More than one staff member challenged their president and CEO, Hubert Lacroix, to quit in protest of what they believe is the federal government's willful neglect. (He refused.) Another hammered on Heather Conway, who has been the head of CBC's English-language services for less than seven months, for seeming gleeful in telling a reporter a few weeks ago that more job cuts were coming. (Conway disputed the characterization.)

The cuts embedded in the new strategy will mean up to 1,500 jobs – 20 per cent of the current staff – disappearing by 2020. About 500 will go over the next 12 to 15 months. Within five years, Lacroix pledged, "We're going to be focused, smaller, mobile – and more relevant." He spoke of making the CBC more agile and scalable – the idea being that it can expand and contract as needs arise.

Clearly, CBC needs to shake things up.
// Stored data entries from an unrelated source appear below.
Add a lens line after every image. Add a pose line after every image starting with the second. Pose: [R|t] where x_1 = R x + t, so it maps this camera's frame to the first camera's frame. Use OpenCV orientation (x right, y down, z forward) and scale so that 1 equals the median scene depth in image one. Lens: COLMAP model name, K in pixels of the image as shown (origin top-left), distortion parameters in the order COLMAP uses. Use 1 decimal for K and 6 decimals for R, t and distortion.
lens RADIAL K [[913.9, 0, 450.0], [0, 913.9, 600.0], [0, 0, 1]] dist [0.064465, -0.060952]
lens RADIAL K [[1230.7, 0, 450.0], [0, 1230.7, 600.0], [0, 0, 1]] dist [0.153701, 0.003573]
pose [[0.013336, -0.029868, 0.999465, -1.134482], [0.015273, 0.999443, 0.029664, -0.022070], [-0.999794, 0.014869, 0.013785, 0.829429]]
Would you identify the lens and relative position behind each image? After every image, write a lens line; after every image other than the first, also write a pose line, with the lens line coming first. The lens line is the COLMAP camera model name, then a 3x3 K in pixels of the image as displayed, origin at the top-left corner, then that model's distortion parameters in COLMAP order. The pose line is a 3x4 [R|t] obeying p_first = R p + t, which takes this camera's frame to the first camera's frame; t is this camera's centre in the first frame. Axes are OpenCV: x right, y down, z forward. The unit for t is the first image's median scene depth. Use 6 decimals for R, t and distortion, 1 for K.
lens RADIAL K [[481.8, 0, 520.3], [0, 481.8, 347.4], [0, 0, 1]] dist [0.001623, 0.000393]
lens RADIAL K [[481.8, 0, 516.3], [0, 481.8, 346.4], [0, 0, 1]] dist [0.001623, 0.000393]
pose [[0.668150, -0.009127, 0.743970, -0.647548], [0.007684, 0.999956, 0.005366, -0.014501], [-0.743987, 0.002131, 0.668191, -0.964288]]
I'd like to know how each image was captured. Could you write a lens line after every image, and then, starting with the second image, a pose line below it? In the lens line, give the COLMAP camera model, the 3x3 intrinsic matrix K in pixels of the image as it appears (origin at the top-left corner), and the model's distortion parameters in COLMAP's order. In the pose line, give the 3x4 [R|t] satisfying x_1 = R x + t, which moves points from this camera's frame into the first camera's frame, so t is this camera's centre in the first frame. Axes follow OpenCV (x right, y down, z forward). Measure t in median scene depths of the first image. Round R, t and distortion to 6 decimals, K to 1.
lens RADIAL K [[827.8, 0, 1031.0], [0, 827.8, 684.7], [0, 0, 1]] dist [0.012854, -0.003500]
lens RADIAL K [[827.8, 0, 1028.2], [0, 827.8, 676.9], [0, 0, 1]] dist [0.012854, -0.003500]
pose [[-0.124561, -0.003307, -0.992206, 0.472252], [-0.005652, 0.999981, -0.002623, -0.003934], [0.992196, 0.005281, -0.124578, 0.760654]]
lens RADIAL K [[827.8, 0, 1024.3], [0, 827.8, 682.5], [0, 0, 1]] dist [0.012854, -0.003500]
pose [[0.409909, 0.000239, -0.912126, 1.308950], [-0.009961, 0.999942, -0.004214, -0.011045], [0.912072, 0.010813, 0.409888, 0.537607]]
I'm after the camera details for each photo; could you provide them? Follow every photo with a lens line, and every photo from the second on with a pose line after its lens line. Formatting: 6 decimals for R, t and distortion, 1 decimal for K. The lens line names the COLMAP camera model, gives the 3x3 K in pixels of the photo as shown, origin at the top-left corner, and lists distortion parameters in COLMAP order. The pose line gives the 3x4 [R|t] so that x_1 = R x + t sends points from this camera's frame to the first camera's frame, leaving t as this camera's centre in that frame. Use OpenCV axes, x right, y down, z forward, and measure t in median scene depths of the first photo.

On the one hand, it doesn't get nearly enough credit for what it does well: Its Radio One service is not just acclaimed but also popular; Radio-Canada remains central to the discussion in Quebec; the Northern services are essential; and in the East, local CBC-TV stations are pillars of their communities. (For that matter, in New Brunswick, they are the only real competition to the Irving family's Brunswick News operations.)

Yet, it has been years since the English-language CBC-TV played a central role in the Canadian conversation (even if, yes, many of us did dance around the human maypole that is Don Cherry). The need to produce more content for mobile devices is a no-brainer – but smartphones and tablets are currently used for snacking on media amuse-bouches rather than the rich meals that a public broadcaster should be providing. And in chucking functions like its in-house documentary capabilities, CBC risks losing its DNA.

Can an organization disrupt itself too much? We're about to find out.